Below here, for reference, is some additional information:
From Wikipedia, the free encyclopedia
Regimental cap badge of the Seaforth Highlanders.
Active: 1881 - 1961
Country: United Kingdom
Branch: British Army
Role: Line infantry
Part of: Highland Brigade
Garrison/HQ: Fort George, Inverness
Motto(s): Cuidich 'n Righ (Aid the King)
Colonel of the Regiment: The Duke of Windsor
Insignia – Tartan: Mackenzie (and Seaforth Highlander) tartan
The Seaforth Highlanders (Ross-shire Buffs, The Duke of Albany's) was a historic line infantry regiment of the British Army, mainly associated with large areas of the northern Highlands of Scotland.

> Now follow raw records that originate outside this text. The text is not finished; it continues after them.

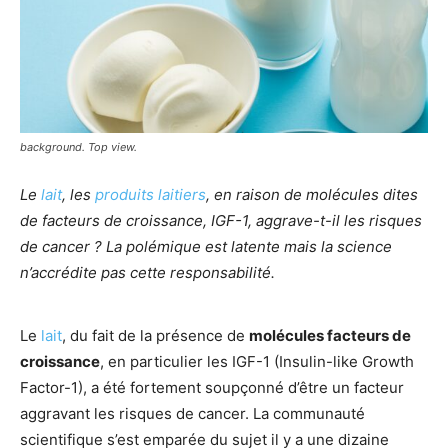
background. Top view.
Le
lait
, les
produits laitiers
, en raison de molécules dites
de facteurs de croissance, IGF-1, aggrave-t-il les risques
de cancer ? La polémique est latente mais la science
n’accrédite pas cette responsabilité.
Le
lait
, du fait de la présence de
molécules facteurs de
croissance
, en particulier les IGF-1 (Insulin-like Growth
Factor-1), a été fortement soupçonné d’être un facteur
aggravant les risques de cancer. La communauté
scientifique s’est emparée du sujet il y a une dizaine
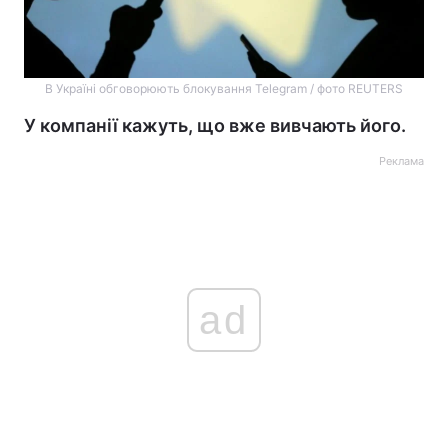
В Україні обговорюють блокування Telegram / фото REUTERS
У компанії кажуть, що вже вивчають його.
Реклама
ad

The regiment existed from 1881 to 1961, and saw service in World War I and World War II, along with many numerous smaller conflicts. In 1961 the regiment was amalgamated with the Queen's Own Cameron Highlanders to form the Queen's Own Highlanders (Seaforth and Camerons), which merged, in 1994, with the Gordon Highlanders to form the Highlanders (Seaforth, Gordons and Camerons). This, however, later joined the Royal Scots Borderers, the Black Watch, the Royal Highland Fusiliers (Princess Margaret's Own Glasgow and Ayrshire Regiment) and the Argyll and Sutherland Highlanders to create the present Royal Regiment of Scotland.